『ゴールデンカムイ』を一言で説明するとしたら「孤児たちの物語」と私は記したい。主人公杉元はじめほとんどのキャラクターが親との縁が薄い。いたとしても絡みは極端に少ない。兄弟関係も薄い。
以下ネタバレしていきます。
そうした孤児たちの群れが一致団結というよりそれぞれの利害関係でなんとはなしにくっついたり離れたりしながら「アイヌのための金塊」といういわばマクガフィンによって行動していく物語だと思っています。
本作の孤児たちにはなぜか恋人・結婚という関係も希薄です。一番の恋人たちは坂本慶一郎とお銀だが彼らの結末を見ると本作の恋人観が解るというもの。
かろうじて谷垣とインカラマッがその関係となる希望を見せてくれます。
そもそも主人公杉元に寄り添うヒロイン役のアシㇼパが幼女だという設定にも恋人関係を忌避しているのがわかるのです。

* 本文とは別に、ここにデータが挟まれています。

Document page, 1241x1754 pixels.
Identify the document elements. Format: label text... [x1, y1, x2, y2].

むろん読者はゆくゆくはふたりはきっと、などというロマンスを感じてはいたでしょうがそれがこれまでの凡庸な設定でないことに共感しているはずです。
杉元の幼いアシㇼパへの態度は庇護者などではなくむしろ彼女の深い知識と並々ならぬ気性の強さに敬意を表し対等な相棒へのものなのです。

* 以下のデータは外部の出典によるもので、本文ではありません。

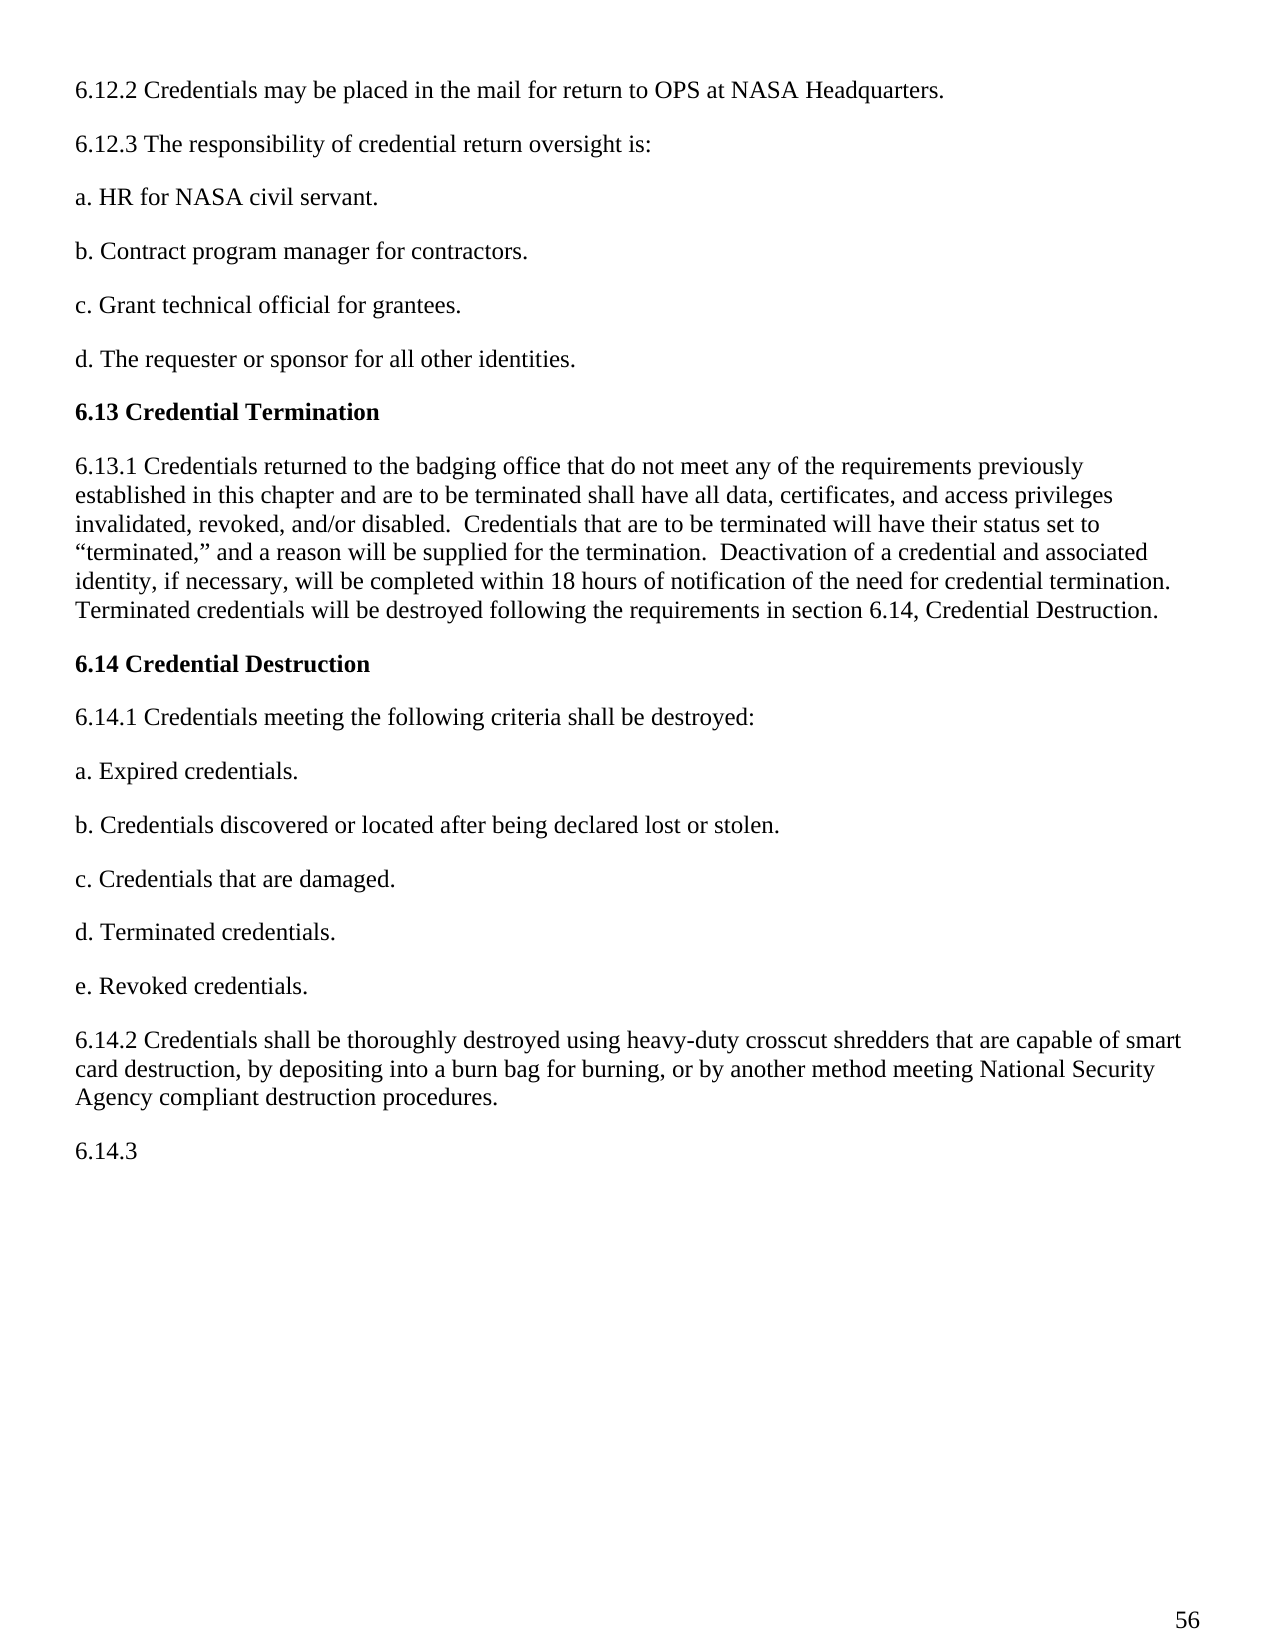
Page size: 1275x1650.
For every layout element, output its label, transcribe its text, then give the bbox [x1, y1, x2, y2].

幼いアシㇼパ自身もすでに両親から保護されてはおらず行方不明の父親を捜す形になっていますがそのアシㇼパの父親への憧憬も今まで見てきた悲哀の感情ではないのが際立っています。
登場人物たちの思い出がそれぞれに語られる形式になっている本作ですが一様に肉親への愛情が希薄であり恋人との縁が細いのが特徴なのです。
しかしそのためにこそこうした冒険にむかっているのだという説明になっている、と私は思っていたわけです。
さて『ゴールデンカムイ』の特徴Ⅱとしては思いきり「ヘンタイ」であり尚且つヤングマガジンという男性誌ながら思いきり「BL風味」であることがあげられます。風味というより思いきりやっていますが。マッチョたちの思い切り男臭いBLです。とはいえイケメンぞろいですが。
上にあげた特色に反論があってもこちらに反論される方はほぼいないでしょう。
そのために私は本作はほぼ腐女子さんたち向けの反響になるのか、と思っていました。ところが実際は物凄いほどの人気で男性連からも絶大な人気を得ています。
これは結構私としては「そうなんだ?」という驚きがありました。
本作には売れ線に必要とされる「少女の萌え」もなく(胸毛男の萌えはあるけど)高校生の話でもなくお涙頂戴もない。
これまでの売れ線の既成概念のない『ゴールデンカムイ』が、肉親の愛情表現もラブロマンスもないこのマンガが尚且つ変態BLマンガがこれほど爆発的な人気になってしまうとはねえ、と奇妙な感慨を抱きました。
「時代が変わったのかもしれない」という思いもあったのですが先日はっとする答えを聞いた気がしました。
それがタイトルにも書いた「岡田斗司夫の頭が良くなる教育論」でした。
半ばほどで岡田が語った言葉に私はぎょっとしたのでした。
(概略)「若い人たちは親や恋人よりも同じ好みの仲間を大切にする。仲間とのつながりを守るためになら恋人とも別れる」
この動画は2014/11/03の講演の録画です。奇しくも『ゴールデンカムイ』の連載が始まった年なのですね。
作者である野田サトル氏がまさかこの講演を聞いたとはとても考えられませんw
野田氏が『ゴールデンカムイ』で描いた親兄弟・恋人との縁の薄さと仲間意識はまさに今の人々の感性にぴたりとあてはまった、ということなのではないでしょうか。
ところで岡田斗司夫さんご自身はどうも『ゴールデンカムイ』には興味がないようですwちょい前「読みたくないのにお勧めされる」と語っておられたので。
確かに。
岡田さんは「若い人たちの間でこの感覚が広がっているけど自分は違う」とは言われています。あくまで自分自身のことではなく未来予測なのです。
書く時間がなくなってwちょっと端折ってしまいますがこれまでこの数年間が恋人関係に重きを置いていた感覚から仲間意識へと移っていく期間だったとも思えます。
岡田氏の講演からつなげて言えば、『ゴールデンカムイ』は戦争の話はもう嫌で仲間たちとのつながりに重点が移ったとも言えます。
『ゴールデンカムイ』が非常な支持を得たのは当然だったのです。